本発明は、ポリ塩化ビフェニル類の抽出方法、特に、ポリ塩化ビフェニル類を含む油性液体からポリ塩化ビフェニル類を抽出するための方法に関する。
トランスやコンデンサなどの電気機器の電気絶縁油として、電気絶縁性に優れたポリ塩化ビフェニル類(以下、「PCB類」と称することがある。)を含む鉱物油からなるものが多用されていたが、生体に対するPCB類の毒性が確認されたことから、本邦では、PCB類の製造や輸入が禁止されており、また、PCB類を含む電気絶縁油等の使用も実質的に禁止されるに至っている。

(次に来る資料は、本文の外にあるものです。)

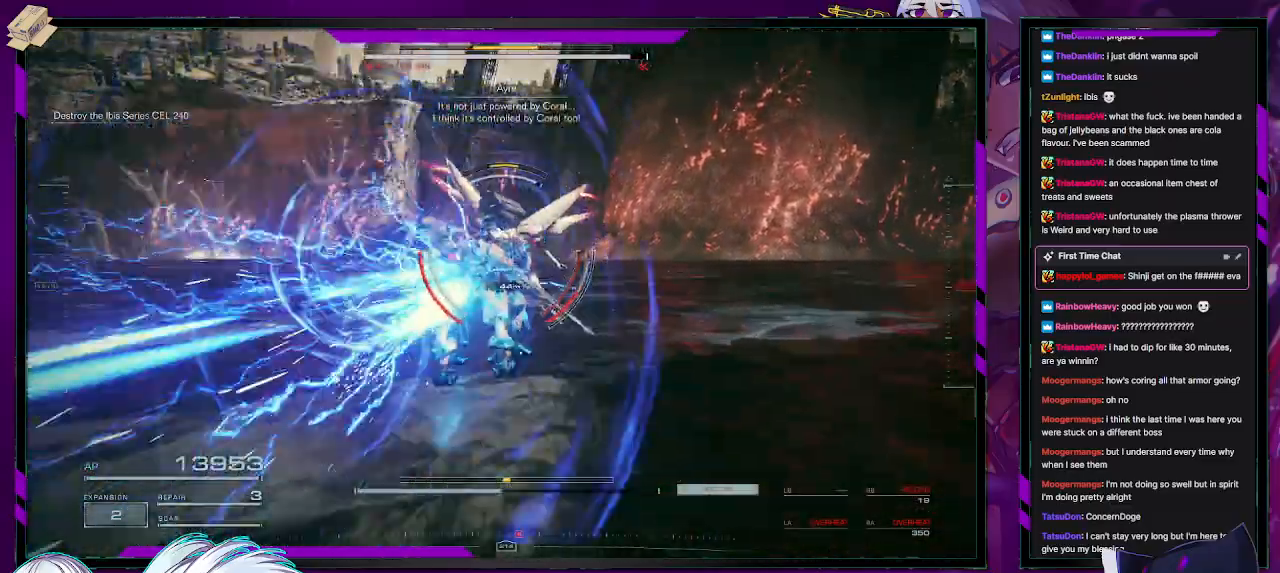
{"buttons": ["L2", "R2"], "left_stick": "up", "right_stick": "center", "events": []}
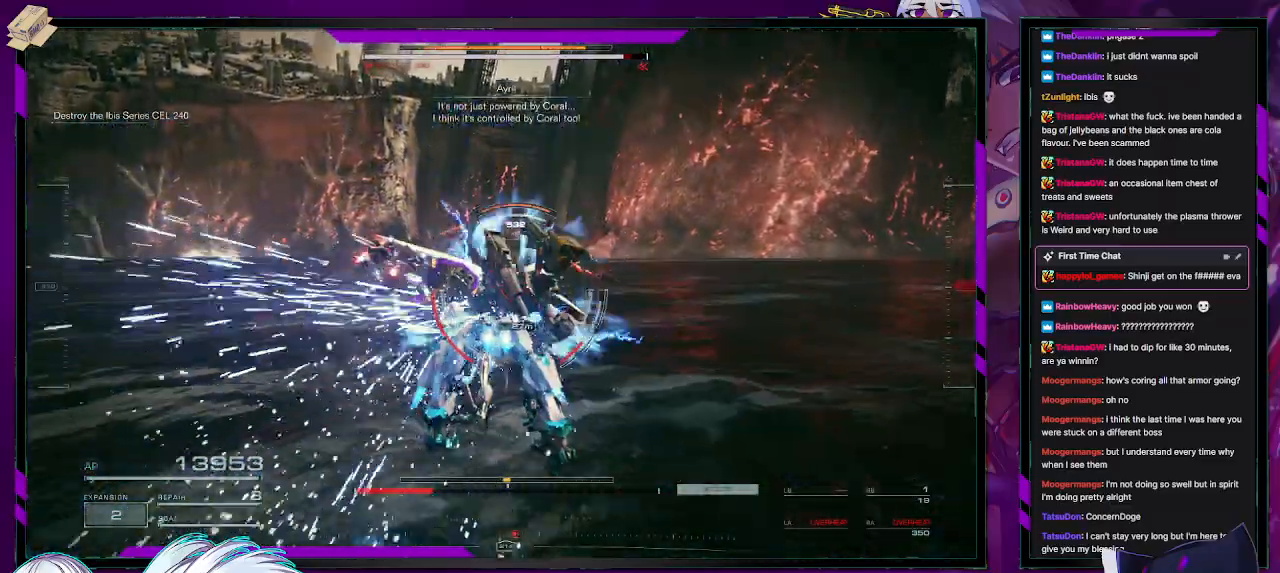
{"buttons": ["L2", "R2"], "left_stick": "up", "right_stick": "center", "events": []}
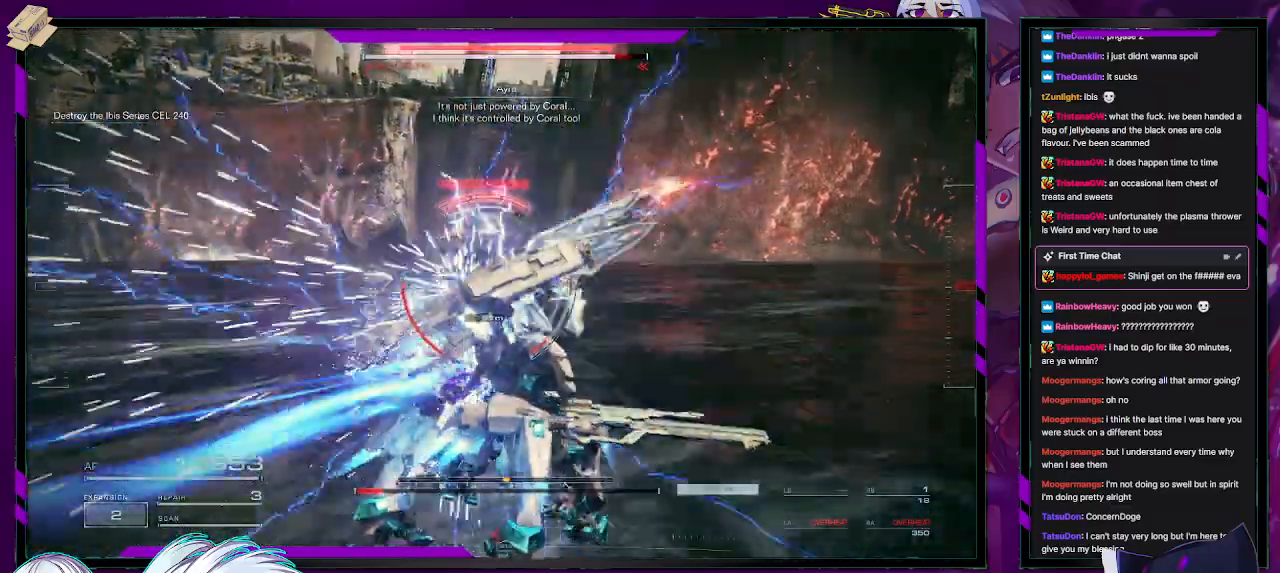
{"buttons": ["R2"], "left_stick": "up", "right_stick": "center", "events": [[117, "L2", "up"]]}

しかし、過去に使用されたPCB類含有電気絶縁油等のPCB類廃棄物は、処理過程において環境汚染を引き起こす懸念があったことから、電気機器の製造事業者若しくは使用事業者自身または廃棄物処理事業者などにおいて、現在に至るまで長期間に渡ってそのまま保管され続けている。
なお、PCB類は、塩素数の観点でモノクロロビフェニルからデカクロロビフェニルまでの10種類が存在し、塩素の置換位置によって209種類が存在する多数の化合物を総称したものである。
一方、PCB類を無害化するための化学的処理方法の研究が進められ、現在では、PCB類を金属ナトリウムと反応させることで脱塩素化し、無害な脱塩素化物に変換する方法(以下、「金属ナトリウム法」と称することがある。)に代表される安全な処理方法が確立されたことを背景として、本邦ではいわゆるPCB特別措置法が平成13年に制定され、これによって平成28年7月までの間にこれまで使用または保管されていたPCB類廃棄物の処理が義務付けられることになった。
金属ナトリウム法によるPCB類の脱塩素化処理過程では、塩素数の多いPCB類(以下、「高塩化PCB類」と称することがある。)が段階的な脱塩素化反応を受けることで塩素数の少ないPCB類(以下、「低塩化PCB類」と称することがある。)へ移行し、最終的には全塩素が脱離した脱塩素化物に変換される。したがって、金属ナトリウム法では、高塩化PCB類の脱塩素化が不十分であると、処理後のPCB類廃棄物において多量の低塩化PCB類が残留する可能性がある。
そこで、金属ナトリウム法によるPCB類廃棄物の処理では、処理過程において、PCB類廃棄物中のPCB類が脱塩素化物に変換されていることを確認する必要がある。特に、PCB類廃棄物は、蓄積量が膨大であるために効率的な処理が要請されていることから、連日の処理管理において、この確認を迅速にすることが求められる。これは、PCB類廃棄物におけるPCB類の量(濃度)、特に低塩化PCB類の量(濃度)を測定することで確認することができる。この測定では、通常、ガスクロマトグラフ質量分析法(GC/MS法)やガスクロマトグラフ電子捕獲検出法(GC/ECD法)のような高感度の分析法が用いられることから、処理後または処理中のPCB類廃棄物から採取した試料は、分析装置での測定前に、測定結果に影響する妨害成分(夾雑成分)を除去するための高度な前処理が必要になる。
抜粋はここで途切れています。